Владимир Николаевич Ладыженский

Перенесенный из деревенского уединения в большое общество, встреченный шумными приветствиями, я на первых порах был совершенно ошеломлен. Но когда неловкость первой встречи прошла, мне, признаться, стало очень отрадно: я словно очутился в родной семье. Я слышал ласковые, задушевные слова, видел вокруг себя лица все людей, мне дорогих и близких…

Немного времени прошло после того, а из тех, что были со мною в тот вечер, уже многих не стало. Манассеин, Давыдова, Л. Туган-Барановская, Шелгунова, А. Ольхин, Михайловский, В. Острогорский, Соловьев-Несмелов, М. Зубчанинов — уже в могиле…

Повторяю, мне было очень хорошо, было отрадно в тот вечер. Но этот вечер омрачился бы для меня, если бы мне было дано знать будущее. Потом оказалось, что этот скромный, маленький юбилей, которым захотели порадовать меня друзья, возбудил немало недоброжелательства ко мне, нажил мне несколько лишних врагов в том литературном кругу, в котором я вращался, и явился впоследствии невольным виновником многих горьких минут, пережитых мною. Так за каждую светлую минуту в жизни, нам приходится рано или поздно расплачиваться.

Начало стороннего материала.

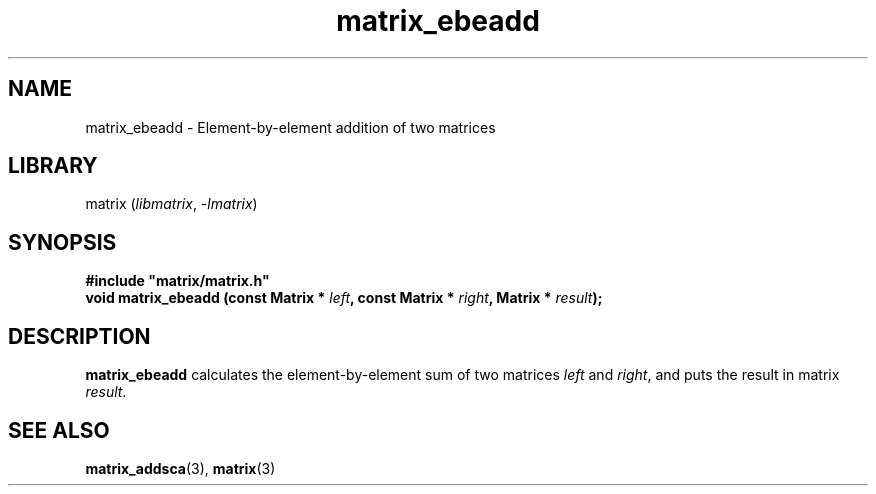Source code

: .TH matrix_ebeadd 3
.SH NAME
matrix_ebeadd \- Element\-by\-element addition of two matrices
.SH LIBRARY
matrix (\fIlibmatrix\fR, \fI\-lmatrix\fR)
.SH SYNOPSIS
.B #include \[dq]matrix/matrix.h\[dq]
.br
\fBvoid matrix_ebeadd (const Matrix * \fIleft\fR\fB, const Matrix * \fIright\fR\fB, Matrix * \fIresult\fR\fB);\fR
.SH DESCRIPTION
.B matrix_ebeadd
calculates the element\-by\-element sum of two matrices \fIleft\fR and \fIright\fR, and puts the result in matrix \fIresult\fR.
.SH SEE ALSO
\fBmatrix_addsca\fR(3), \fBmatrix\fR(3)
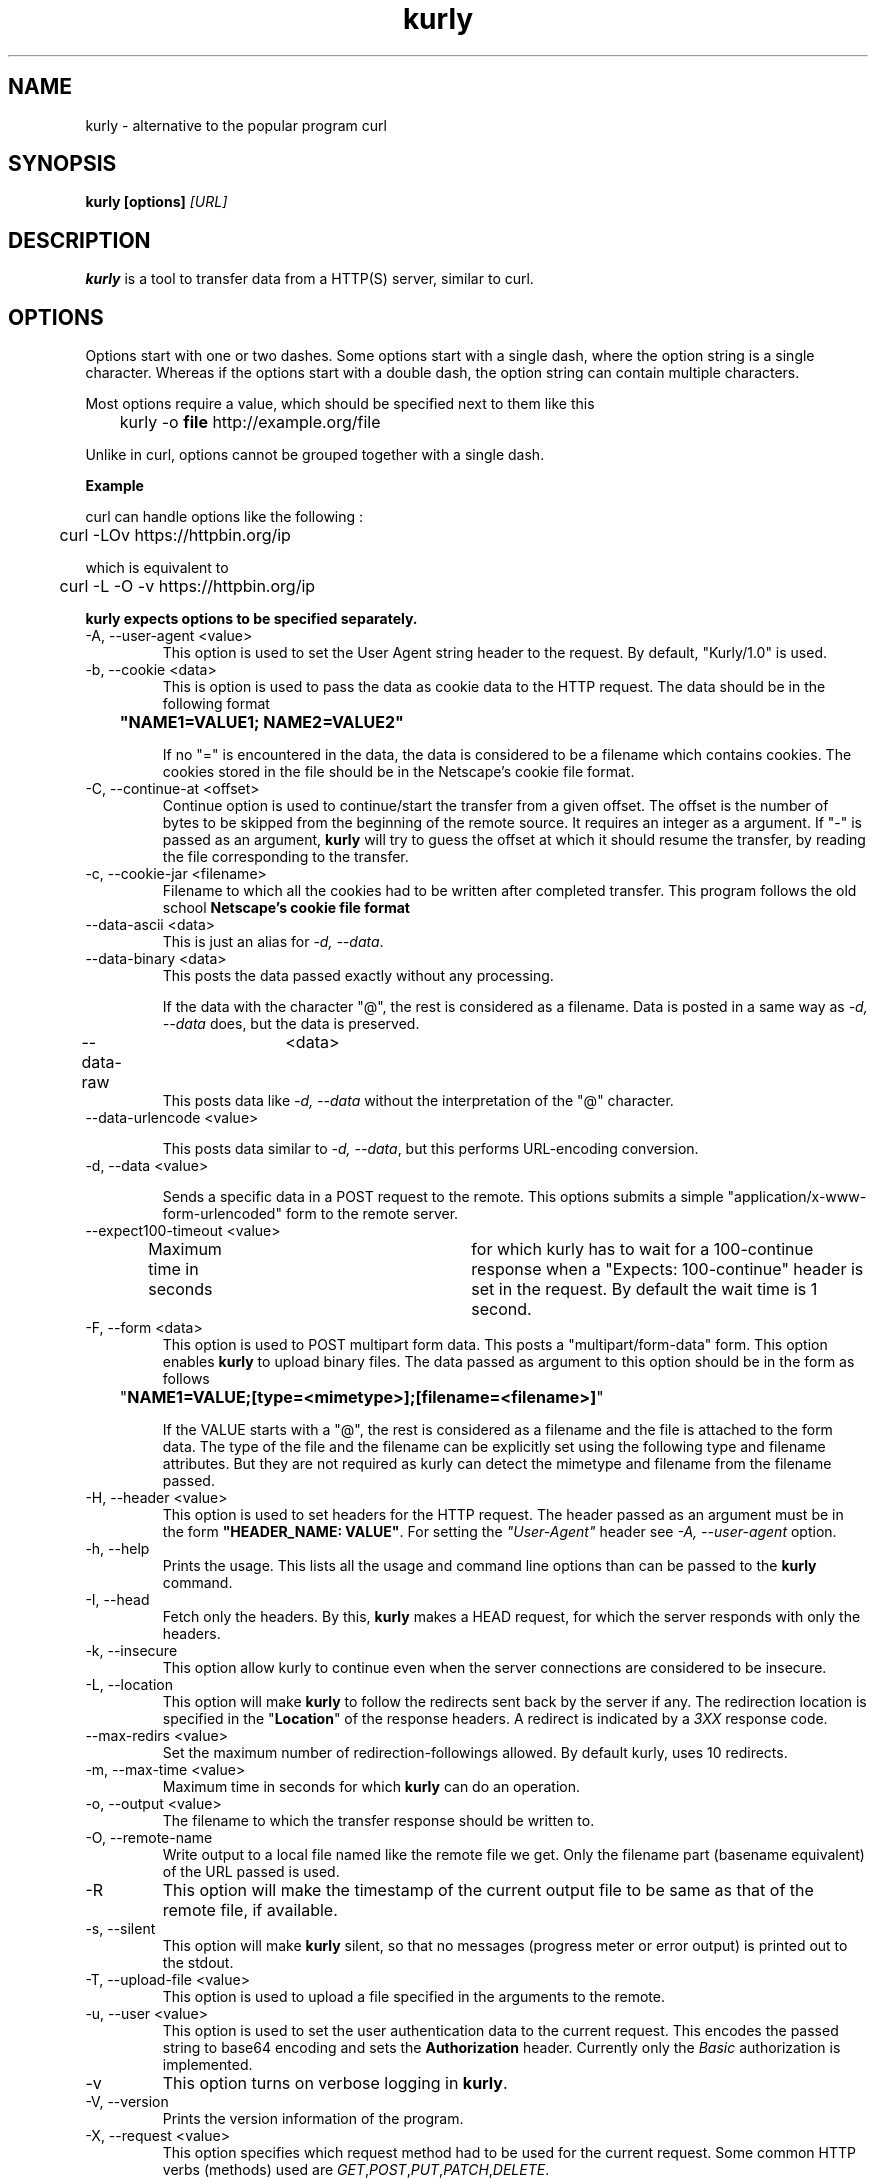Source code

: .TH kurly 1 "March 12, 2018" "kurly 1.2.1" "kurly Manual"

.SH NAME
kurly \- alternative to the popular program curl
.SH SYNOPSIS
.B kurly [options]
.I [URL]
.SH DESCRIPTION
.B kurly
is a tool to transfer data from a HTTP(S) server, similar to curl.

.SH OPTIONS
Options start with one or two dashes. Some options start with a single dash,
where the option string is a single character. Whereas if the options start with
a double dash, the option string can contain multiple characters.

Most options require a value, which should be specified next to them like this

	kurly -o
.B file
http://example.org/file

Unlike in curl, options cannot be grouped together with a single dash.

.B Example

curl can handle options like the following :

	curl -LOv https://httpbin.org/ip

which is equivalent to

	curl -L -O -v https://httpbin.org/ip

.B kurly expects options to be specified separately.

.IP "-A, --user-agent <value>"
This option is used to set the User Agent string header to the request. By default, "Kurly/1.0" is used.

.IP "-b, --cookie <data>"
This is option is used to pass the data as cookie data to the HTTP request. The data should be in the following format

.B		"NAME1=VALUE1; NAME2=VALUE2"

If no "=" is encountered in the data, the data is considered to be a filename which contains cookies. The cookies stored in the
file should be in the Netscape's cookie file format.

.IP "-C, --continue-at <offset>"
Continue option is used to continue/start the transfer from a given offset.
The offset is the number of bytes to be skipped from the beginning of the
remote source.
It requires an integer as a argument. If "-" is passed as an argument,
.B kurly
will try to guess the offset at which it should resume the transfer, by reading the file corresponding to the transfer.

.IP "-c, --cookie-jar <filename>"
Filename to which all the cookies had to be written after completed transfer. This program follows the old school
.B Netscape's cookie file format
\. As the same format is used in curl, the cookie files generated by curl can also be used in kurly.

.IP "--data-ascii <data>"
This is just an alias for \fI-d, --data\fP.

.IP "--data-binary <data>"
This posts the data passed exactly without any processing.

If the data with the character "@", the rest is considered as a filename.
Data is posted in a same way as \fI-d, --data\fP does, but the data is preserved.

.IP "--data-raw	<data>"
This posts data like \fI-d, --data\fP without the interpretation of the "@" character.

.IP "--data-urlencode <value>"

This posts data similar to \fI-d, --data\fP, but this performs URL-encoding conversion.

.IP "-d, --data <value>"

Sends a specific data in a POST request to the remote. This options submits a simple "application/x-www-form-urlencoded" form
to the remote server.

.IP "--expect100-timeout <value>"
Maximum time in seconds	for which kurly has to wait for a 100-continue response when a "Expects: 100-continue" header is set in the
request. By default the wait time is 1 second.

.IP "-F, --form <data>"
This option is used to POST multipart form data. This posts a "multipart/form-data" form.
This option enables \fBkurly\fP to upload binary files. The data passed as argument to this option should be in the form as follows

	"\fBNAME1=VALUE;[type=<mimetype>];[filename=<filename>]\fP"

If the VALUE starts with a "@", the rest is considered as a filename and the file is attached to the form data.
The type of the file and the filename can be explicitly set using the following type and filename attributes.
But they are not required as kurly can detect the mimetype and filename from the filename passed.

.IP "-H, --header <value>"
This option is used to set headers for the HTTP request. The header passed as an argument must be in the form \fB"HEADER_NAME: VALUE"\fP.
For setting the \fI"User-Agent"\fP header see \fI-A, --user-agent\fP option.

.IP "-h, --help"
Prints the usage. This lists all the usage and command line options than can be passed to the \fBkurly\fP command.

.IP "-I, --head"
Fetch only the headers. By this, \fBkurly\fP makes a HEAD request, for which the server responds with only the headers.

.IP "-k, --insecure"
This option allow kurly to continue even when the server connections are considered to be insecure.

.IP "-L, --location"
This option will make \fBkurly\fP to follow the redirects sent back by the server if any. The redirection location is specified in the
"\fBLocation\fP" of the response headers. A redirect is indicated by a \fI3XX\fP response code.

.IP "--max-redirs <value>"
Set the maximum number of redirection-followings allowed. By default kurly, uses 10 redirects.

.IP "-m, --max-time <value>"
Maximum time in seconds for which \fBkurly\fP can do an operation.

.IP "-o, --output <value>"
The filename to which the transfer response should be written to.

.IP "-O, --remote-name"
Write output to a local file named like the remote file we get. Only the filename part (basename equivalent) of the URL passed is used.

.IP "-R"
This option will make the timestamp of the current output file to be same as that of the remote file, if available.

.IP "-s, --silent"
This option will make \fBkurly\fP silent, so that no messages (progress meter or error output) is printed out to the stdout.

.IP "-T, --upload-file <value>"
This option is used to upload a file specified in the arguments to the remote.

.IP "-u, --user <value>"
This option is used to set the user authentication data to the current request. This encodes the passed string to base64 encoding and sets the
\fBAuthorization\fP header. Currently only the \fIBasic\fP authorization is implemented.

.IP "-v"
This option turns on verbose logging in \fBkurly\fP.

.IP "-V, --version"
Prints the version information of the program.

.IP "-X, --request <value>"
This option specifies which request method had to be used for the current request. Some common HTTP verbs (methods) used are
\fIGET\fP,\fIPOST\fP,\fIPUT\fP,\fIPATCH\fP,\fIDELETE\fP.

.SH AUTHORS / CONTRIBUTORS
David J Peacock is the main author, but the whole list of contributors is
found here \fIhttps://github.com/davidjpeacock/kurly/graphs/contributors\fP.
.SH WWW
\fIhttps://github.com/davidjpeacock/kurly\fP
.SH "SEE ALSO"
.BR wget (1),
.BR curl (1)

Но позабудем дурное, будем помнить о людях лишь одно хорошее. Так лучше.

Л. П. Шелгунова

I.

В начале апреля 1868 г. мне пришлось поехать из Петербурга на родину, в Вологду.

В то время я работал в «Деле». Г. Е. Благосветлов, узнав о моем отъезде, дал мне письмо для передачи Шелгунову, проживавшему на ту пору в Вологде, и при этом заметил мне:

— Николай Васильевич что-то приуныл… Постарайтесь-ка расшевелить его!

Ранее я еще никогда не встречал Шелгунова, и мне очень хотелось познакомиться с этим человеком, которого я уже давно, заочно уважал и любил.

Вскоре же по приезде в Вологду я отправился к Шелгунову и застал его за довольно странным занятием. Он сидел за большим столом и оклеивал серебристой бумагой картонные латы и шлемы. Он встретил меня радушно, весело и, смеясь, объяснил мне, что устраивается с благотворительной целью любительский спектакль, и его заставили делать рыцарские шлемы и латы. Он показался мне таким бодрым, энергичным, таким жизнерадостным, что вовсе не представлялось необходимости «расшевеливать» его… Я подал ему письмо, и он, извинившись, тут же разорвал конверт и стал быстро пробегать письмо.

В то время, когда Н. В. читал письмо, а я с живейшим интересом смотрел на того, кто уже давно «по мысли» был мне так близок и дорог, в комнату тихо вошла какая-то дама, держа в руке небольшую тетрадь, свернутую трубкой. Прижав к груди тетрадь, она медленно шла и, как сомнамбула, рассеянно смотрела перед собой куда-то вдаль и что-то шептала про себя. При входе в комнату она, по-видимому, меня не заметила.